* WHAT YOU ARE ASKED TO DO *
Copy every line below where the string "bottle" is found.

* SUPPLIED DATA *
====================
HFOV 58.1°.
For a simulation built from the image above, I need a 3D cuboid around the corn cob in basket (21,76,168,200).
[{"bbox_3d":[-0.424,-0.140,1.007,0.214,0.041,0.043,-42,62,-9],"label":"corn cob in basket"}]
====================
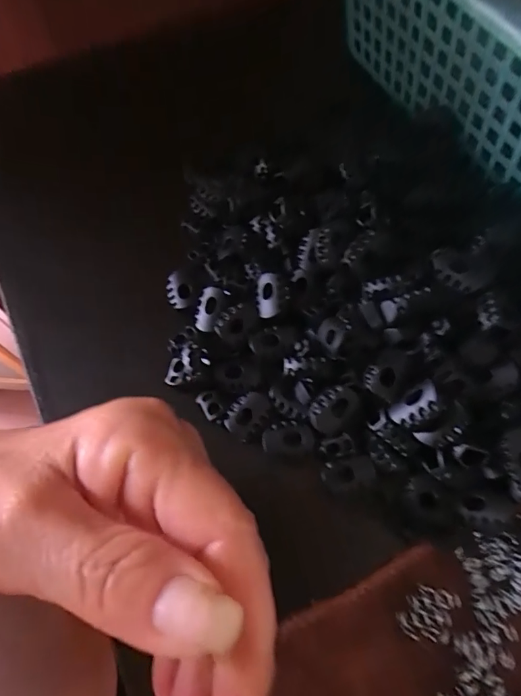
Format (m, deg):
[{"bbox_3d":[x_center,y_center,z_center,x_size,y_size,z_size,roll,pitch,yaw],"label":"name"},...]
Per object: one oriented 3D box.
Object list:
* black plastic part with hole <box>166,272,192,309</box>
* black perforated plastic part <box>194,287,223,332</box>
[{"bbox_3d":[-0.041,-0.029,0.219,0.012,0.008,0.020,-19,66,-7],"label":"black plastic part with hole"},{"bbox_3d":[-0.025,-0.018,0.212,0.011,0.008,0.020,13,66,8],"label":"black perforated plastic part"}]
====================
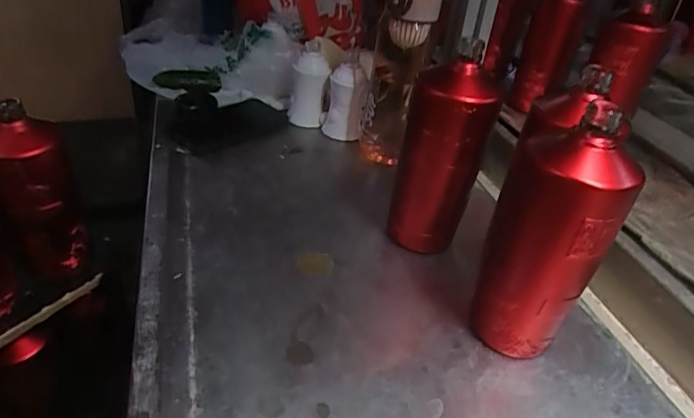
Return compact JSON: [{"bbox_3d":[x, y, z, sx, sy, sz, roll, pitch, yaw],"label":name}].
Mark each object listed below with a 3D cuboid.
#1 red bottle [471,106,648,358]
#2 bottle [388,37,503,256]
====================
* RESPONSE TO THE EXERCISE *
#1 red bottle [471,106,648,358]
#2 bottle [388,37,503,256]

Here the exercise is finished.